PASSAGE GIVEN:
The revised Rule 7.3, on soliciting clients, deletes a former provision that completely barred in-person solicitation of clients in personal injury and wrongful death cases, and now permits all in-person solicitation except when it involves “harassment” and the like, and when the prospective client has informed the lawyer that it’s unwelcome.  The Virginia rule gives lawyers more lee-way than does Model Rule 7.3.

Less is more…

The new Virginia rules are patterned on the comprehensive proposals offered in 2015 and 2016 by the Association of Professional Responsibility Lawyers, which has urged the ABA to retire most of the Model Rules on lawyer advertising.  The Old Dominion is the first jurisdiction to embrace that approach.

In the ABA/BNA Lawyer’s Manual on Professional Conduct, the chair of the APRL committee that originated the revamp proposal, Mark Tuft, is quoted as saying that reacting to new modes of advertising like Facebook and Snapchat with more regulation is counterproductive.

TASKS TO COMPLETE:
1) In the passage on Virginia's lawyer advertising rules, whose proposals were the new rules patterned on?
2) Write the next part of the passage on Virginia's revised lawyer advertising rules, picking up after its final sentence.

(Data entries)
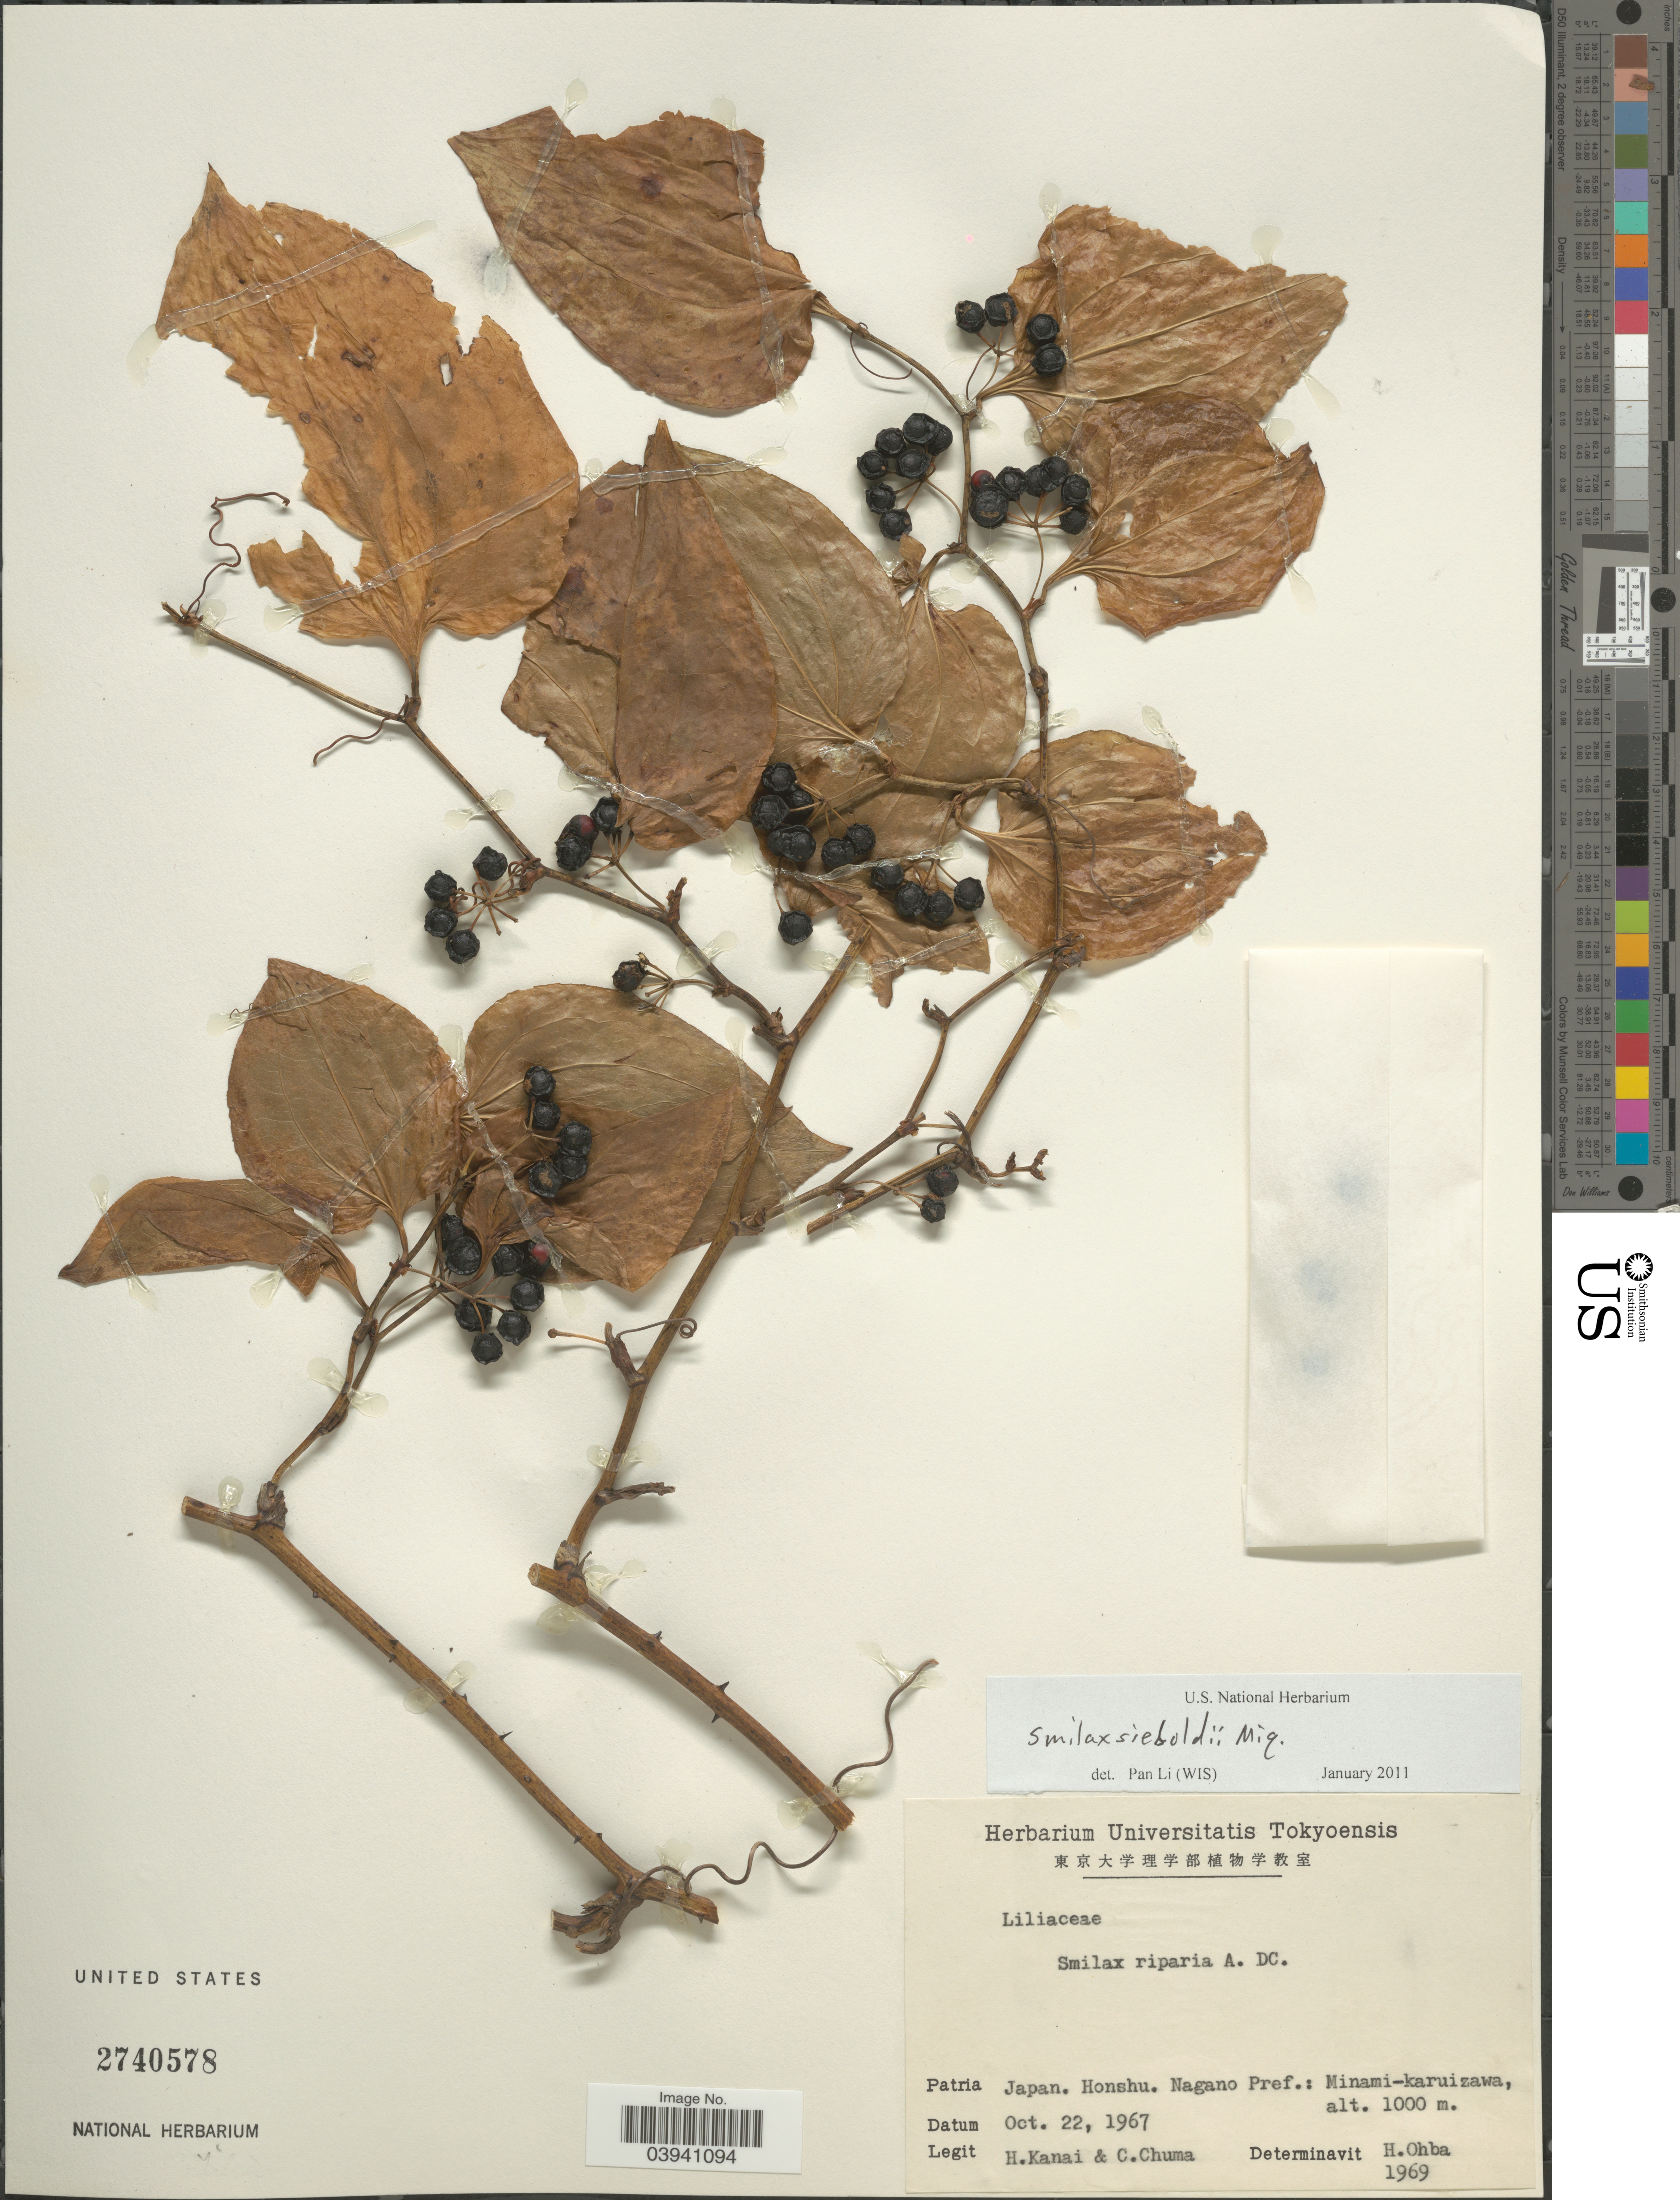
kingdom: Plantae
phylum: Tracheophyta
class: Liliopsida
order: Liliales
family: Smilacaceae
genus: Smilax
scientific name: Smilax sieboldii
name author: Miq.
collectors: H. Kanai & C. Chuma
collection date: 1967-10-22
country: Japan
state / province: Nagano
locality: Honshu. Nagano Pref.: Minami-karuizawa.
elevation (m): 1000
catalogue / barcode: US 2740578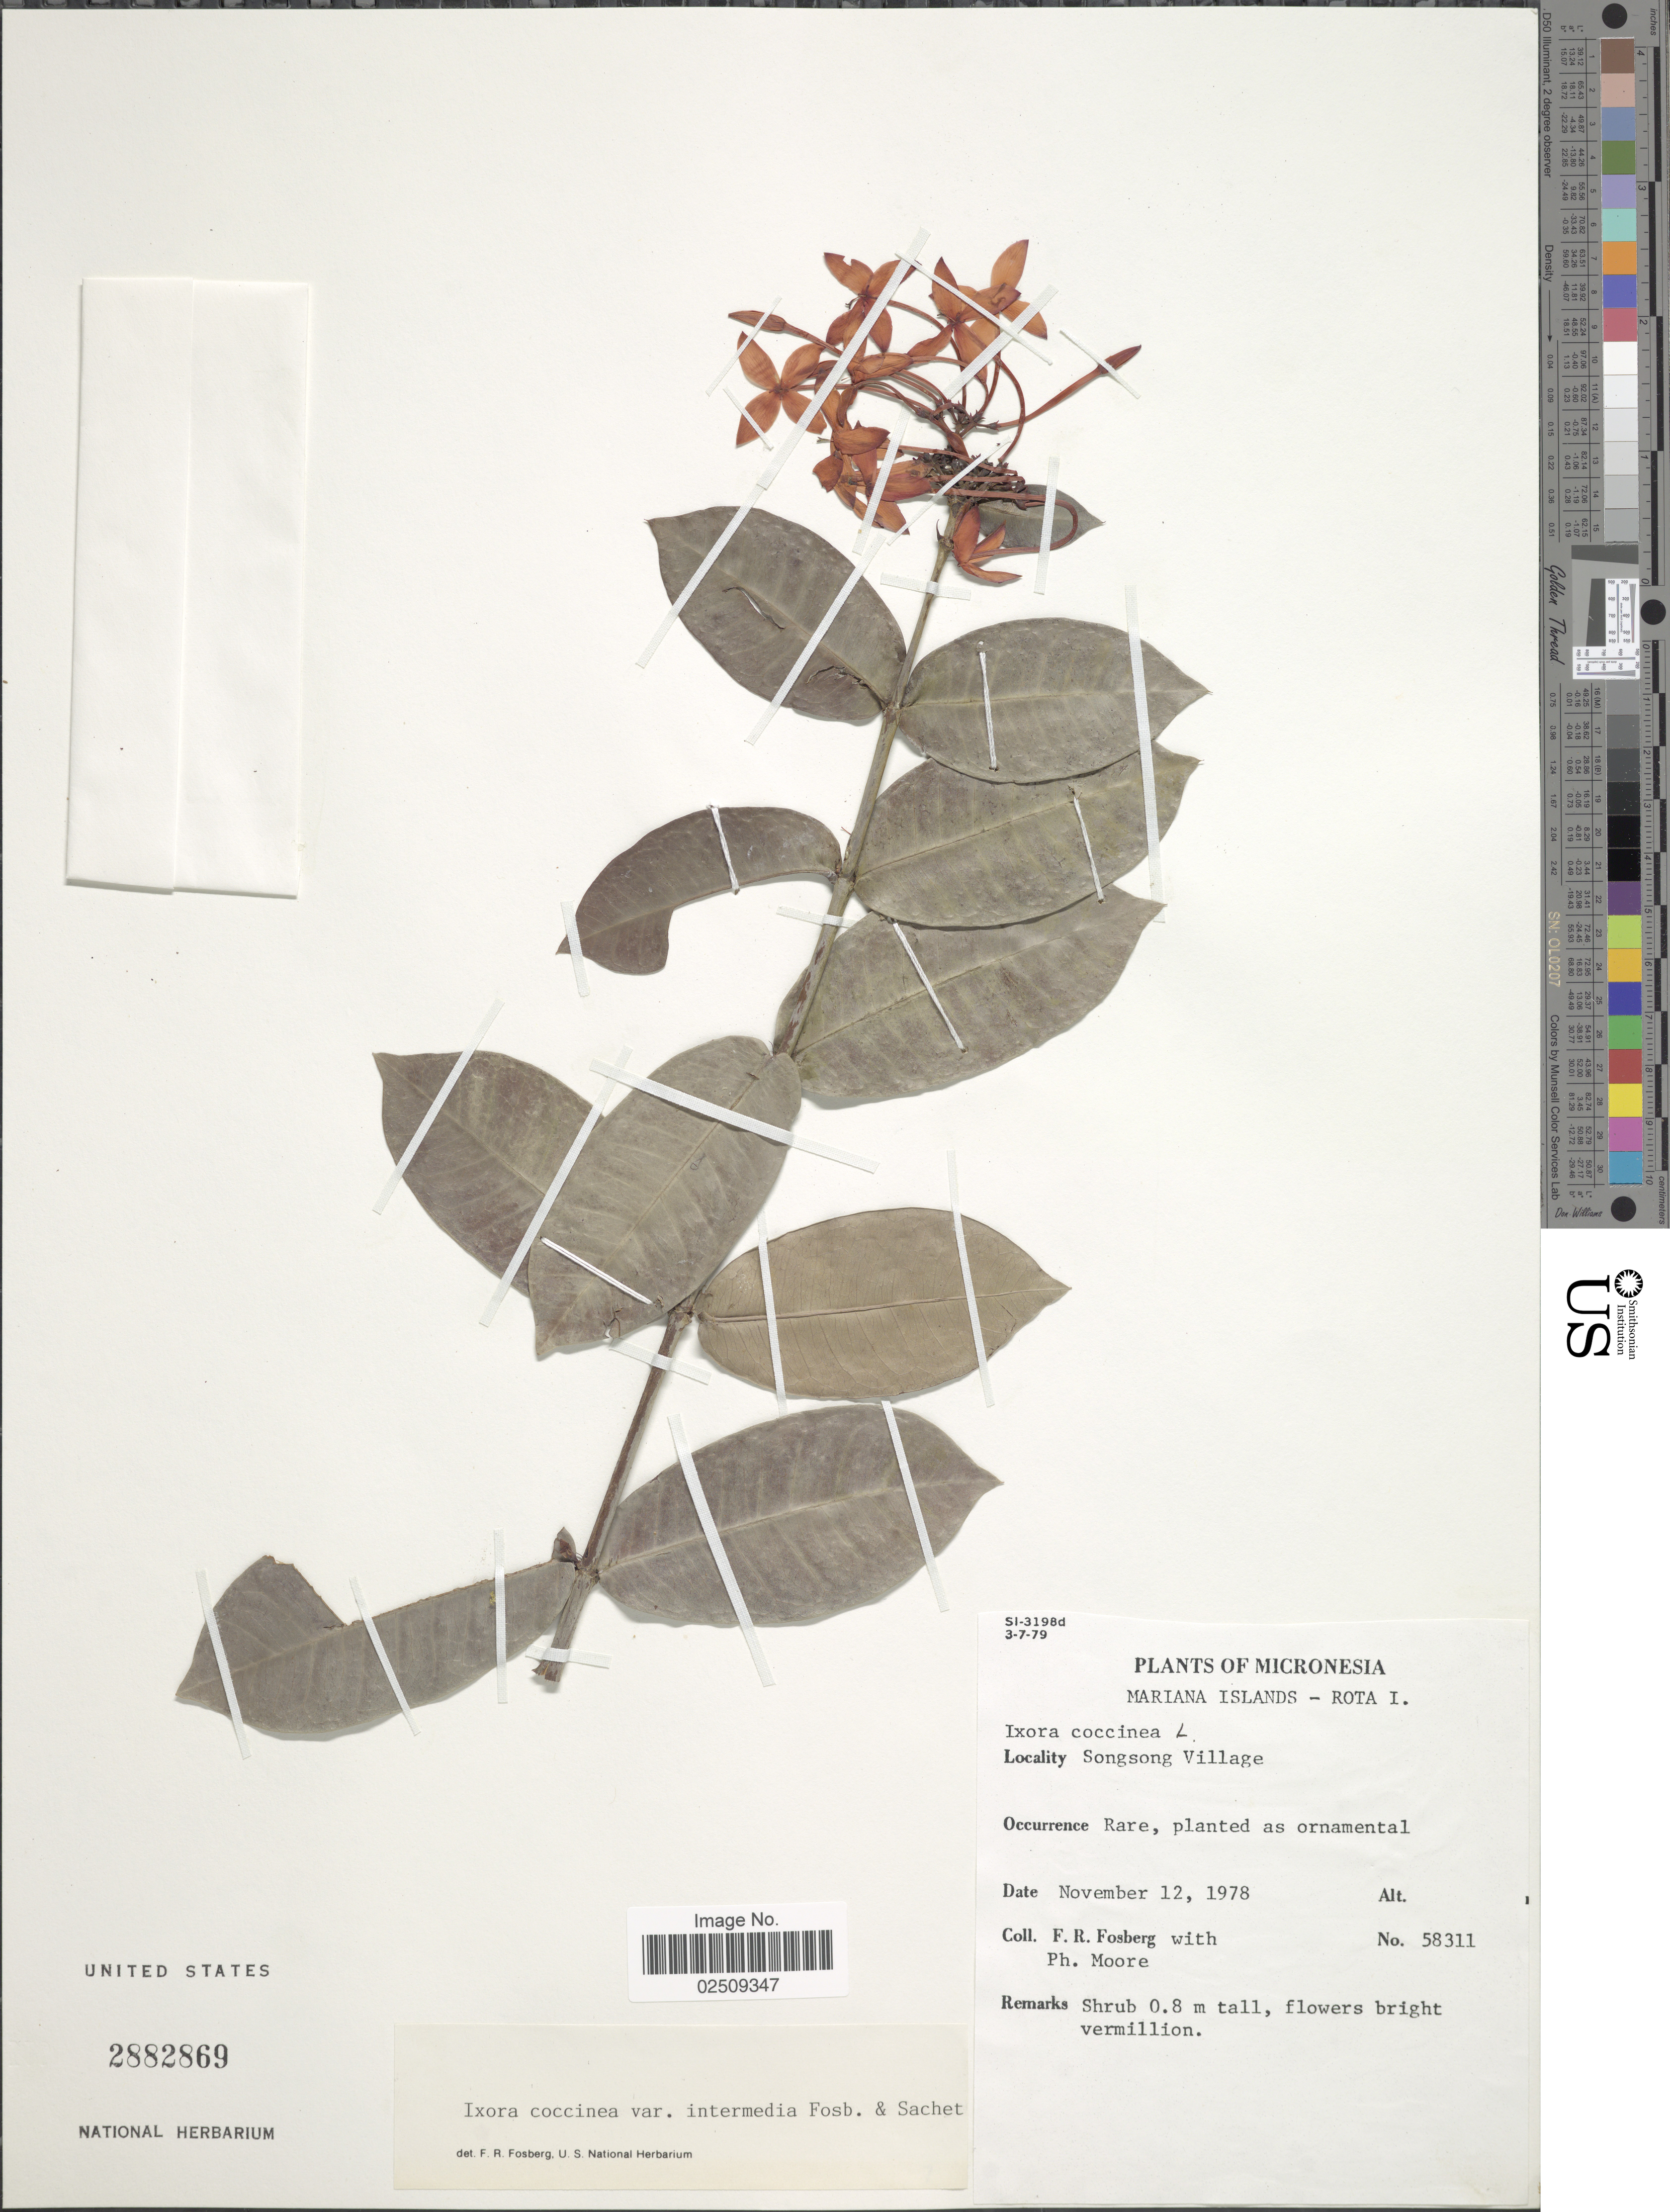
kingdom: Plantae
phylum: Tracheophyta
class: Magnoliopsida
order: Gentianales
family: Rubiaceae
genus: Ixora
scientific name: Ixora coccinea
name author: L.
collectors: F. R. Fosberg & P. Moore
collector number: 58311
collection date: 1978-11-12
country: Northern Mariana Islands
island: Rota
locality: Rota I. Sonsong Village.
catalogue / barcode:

OUTPUTS IN ORDER:
1) The Association of Professional Responsibility Lawyers, whose proposals were offered in 2015 and 2016.

2)
“Virginia is the first state that has recognized that greater regulation in an effort to respond to advertising in the electronic age is not the way to go,” Tuft told the Lawyers’ Manual.

(For more comment on the Virginia rule reboot, see John Marshall College of Law Professor Alberto Bernabe’s recent blog post:  he questions whether the term “misleading” can be — well, misleading.  And Memphis lawyer Brian Faughn (who’s also an APRL board member) weighs in as well.)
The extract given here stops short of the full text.